My children, we are all in relationships. Some are now in more permanent commitments, but we are all trying to find those that we can bond with grow with. I love each of you more than you can possibly imagine and I am so very proud of each of you, so this letter is an attempt to help you learn early, what I have learned so late, that will make real relationships so much easier.

When I engage in relationships trying to hide that I am a sinful mess, I have problems. If the person I am close to points out something that looks like sin, this goes against what I am trying so hard to be, and what I believe I am, which is “good”. So this hits hard against my false reality and causes me to become defensive and argumentative. This creates tension between me and the one I want to be close to and keeps us away from oneness. This tension stays there as I will tend to be defensive whenever someone tries to communicate to me and point out how my sin is causing them pain. I will be consumed with trying to prove I don’t stink rather than being concerned about the pain I am causing. This is corrosive in relationships.

What I have learned lately is that being open and willing to admit that I have sin in abundance (that I stink) is freeing rather than embarrassing. I think this is what Jesus meant by saying that the truth will set you free. When I am open and admitting that I am selfish, arrogant, too independent, and prideful I don’t have to worry about being defensive when my sin is pointed out.

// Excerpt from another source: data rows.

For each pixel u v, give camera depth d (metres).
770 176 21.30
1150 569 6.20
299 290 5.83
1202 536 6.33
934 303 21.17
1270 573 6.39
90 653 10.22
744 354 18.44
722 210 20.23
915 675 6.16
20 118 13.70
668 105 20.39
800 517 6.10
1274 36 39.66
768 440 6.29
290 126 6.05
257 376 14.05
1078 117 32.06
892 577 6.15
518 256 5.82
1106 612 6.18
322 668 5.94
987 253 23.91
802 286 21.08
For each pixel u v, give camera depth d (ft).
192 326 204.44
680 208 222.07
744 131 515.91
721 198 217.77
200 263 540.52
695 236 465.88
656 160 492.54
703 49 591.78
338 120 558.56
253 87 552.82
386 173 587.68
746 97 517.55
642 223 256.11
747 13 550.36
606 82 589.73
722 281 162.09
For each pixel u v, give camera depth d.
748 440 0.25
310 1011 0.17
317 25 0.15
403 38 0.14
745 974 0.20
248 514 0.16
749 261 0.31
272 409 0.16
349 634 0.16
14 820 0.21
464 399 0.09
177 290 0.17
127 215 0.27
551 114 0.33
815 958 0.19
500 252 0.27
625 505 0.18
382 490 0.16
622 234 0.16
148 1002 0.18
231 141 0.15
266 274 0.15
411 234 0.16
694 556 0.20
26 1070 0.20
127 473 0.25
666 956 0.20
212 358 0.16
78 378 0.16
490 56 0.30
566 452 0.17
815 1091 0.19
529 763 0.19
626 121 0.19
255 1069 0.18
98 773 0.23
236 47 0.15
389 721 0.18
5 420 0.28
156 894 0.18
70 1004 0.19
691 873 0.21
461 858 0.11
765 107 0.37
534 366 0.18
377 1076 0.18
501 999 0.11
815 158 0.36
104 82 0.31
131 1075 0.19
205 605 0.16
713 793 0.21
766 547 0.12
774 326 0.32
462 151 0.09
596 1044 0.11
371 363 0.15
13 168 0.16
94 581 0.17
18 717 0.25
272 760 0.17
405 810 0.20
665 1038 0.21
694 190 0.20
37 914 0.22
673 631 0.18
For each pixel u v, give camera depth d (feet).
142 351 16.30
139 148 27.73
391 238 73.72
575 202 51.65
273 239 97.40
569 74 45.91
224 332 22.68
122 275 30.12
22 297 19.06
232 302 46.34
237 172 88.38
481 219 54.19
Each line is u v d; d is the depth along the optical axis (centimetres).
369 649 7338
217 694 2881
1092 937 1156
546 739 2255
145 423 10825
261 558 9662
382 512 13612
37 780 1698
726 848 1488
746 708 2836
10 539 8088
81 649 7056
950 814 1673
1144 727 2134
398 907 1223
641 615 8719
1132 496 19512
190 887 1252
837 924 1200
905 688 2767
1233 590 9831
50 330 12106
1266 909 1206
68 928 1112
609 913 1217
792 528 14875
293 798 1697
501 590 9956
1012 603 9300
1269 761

Rather when this is told to me, I simply say, “wow, that is ugly, I am sorry my sin has caused you pain.” I am able to focus on the other (as Jesus has commanded us to do) rather than focus on my great coverup. This changes the discussion from confrontation to repentance and can bring oneness to the relationship.

The truly great part of this is that all I have to do is take my sin to Jesus and he says, “I know, I have been waiting to change you” and His love envelopes me and I am free to grieve my sin and seek Jesus to bring more of the new man out and remove more of the old man. I am not loved any less for my sin, but rather I fall deeper into relationship with my friend AND Jesus by acknowledging my ugliness and seeking Jesus to help heal me.

This freedom opens the door for much deeper closeness both horizontally, with others, as well as vertically, with Jesus. But what has been the most amazing is how freeing it is. I have a really ugly natural man that continues to rear his head and take control. But it is not my job to remove it, it is Jesus’ job, because I cannot do it. My job is to be open and real and swim in the deep waters with Jesus where it is not safe. This allows me to be open to hear of my sin, because there is no fear of it, it does not condemn me. It has been taken care of on the cross and Jesus loves me no less because of the sin.

Taking a Gospel approach to every day is transforming me. It is renewing my relation with your mother and others. It has brought me freedom like I have never known and I encourage each of you to seek communities where this Gospel approach of openly acknowledging all of our sinfulness is present. Bring this into those relationships you are in, and let the freedom of not hiding the stink of sin in your life.

Don’t buy into the idea that you need to posture yourself as having it all together spiritually. Put the spiritual cologne away and own your stink and dive into relationships with the humility that will make them better.